My heart breaks for the disparity of it all.  I want all children to learn and thrive.  I remembered last night Mother Teresa saying if you can't feed a hundred people, then feed just one.

I'll keep toiling away in my little spot.

I'm grateful that I have been able to learn more about teaching reading.  I have so much to learn!  But I am here for it!  I will go back every day and try again.  

(Even if they hate me.)

Thursday, February 1, 2024

So good

 I was very happy to be back at school yesterday.  You could have convinced me that it was any day of the week.  I had no idea.  During math I thought it was Tuesday.  We went to library after recess like we do every Wednesday and then came back and I did what we do every Thursday for reading.

I kept saying, "Wait.  It's Wednesday isn't it?"

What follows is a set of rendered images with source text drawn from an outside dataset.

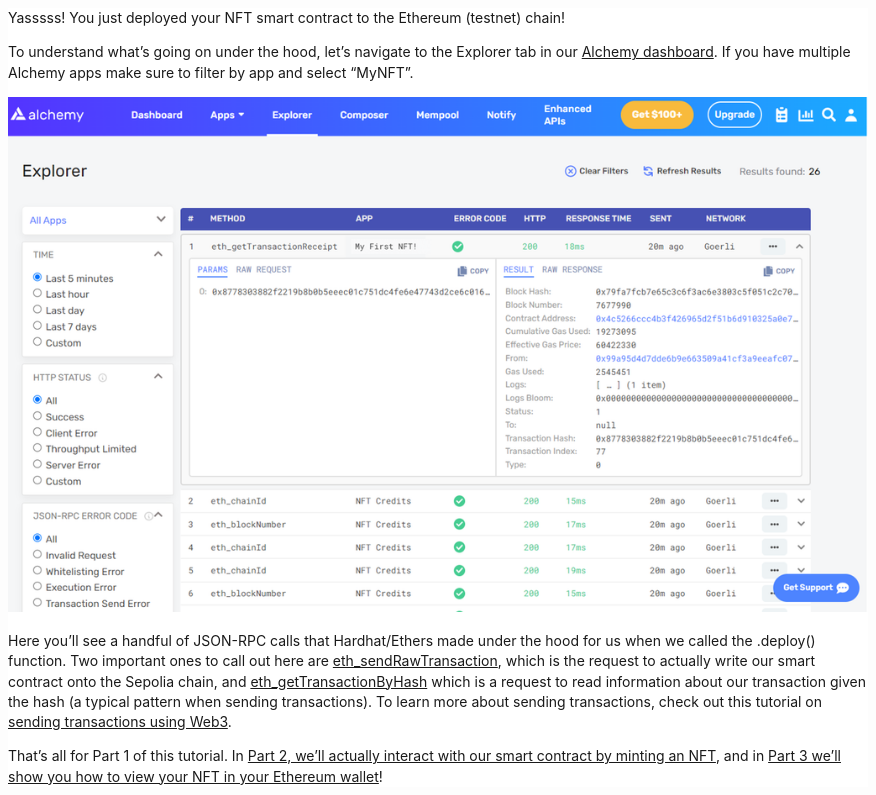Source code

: Yasssss! You just deployed your NFT smart contract to the Ethereum (testnet) chain!

To understand what’s going on under the hood, let’s navigate to the Explorer tab in our [Alchemy dashboard](https://dashboard.alchemyapi.io/explorer). If you have multiple Alchemy apps make sure to filter by app and select “MyNFT”.

![View calls made “under the hood” with Alchemy’s Explorer Dashboard](./alchemy-explorer-goerli.png)

Here you’ll see a handful of JSON-RPC calls that Hardhat/Ethers made under the hood for us when we called the .deploy() function. Two important ones to call out here are [eth_sendRawTransaction](/developers/docs/apis/json-rpc/#eth_sendrawtransaction), which is the request to actually write our smart contract onto the Sepolia chain, and [eth_getTransactionByHash](/developers/docs/apis/json-rpc/#eth_gettransactionbyhash) which is a request to read information about our transaction given the hash (a typical pattern when sending transactions). To learn more about sending transactions, check out this tutorial on [sending transactions using Web3](/developers/tutorials/sending-transactions-using-web3-and-alchemy/).

That’s all for Part 1 of this tutorial. In [Part 2, we’ll actually interact with our smart contract by minting an NFT](/developers/tutorials/how-to-mint-an-nft/), and in [Part 3 we’ll show you how to view your NFT in your Ethereum wallet](/developers/tutorials/how-to-view-nft-in-metamask/)!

My students were mostly very well behaved while I was gone.  They did their work and the classroom was pretty tidy.

They're such a dreamy class.  

They wanted to hear all about why I was gone and how I was feeling.

My voice is 100% back.  It was pretty amazing to be back at school and 1) not feel awful and 2) have a voice.

A random 2nd grader threw her arms around me in the hall.

A random 1st grader excitedly said, "Mrs. Davis!" 

One of my former students was nearby and he said, "Yeah, I was in her class a few years ago."  He is way too cool now, as a fifth grader, to show me too much enthusiasm, but he gave me a nod.

I texted a parent to ask about a student and she texted back!

It doesn't take much to make me really happy.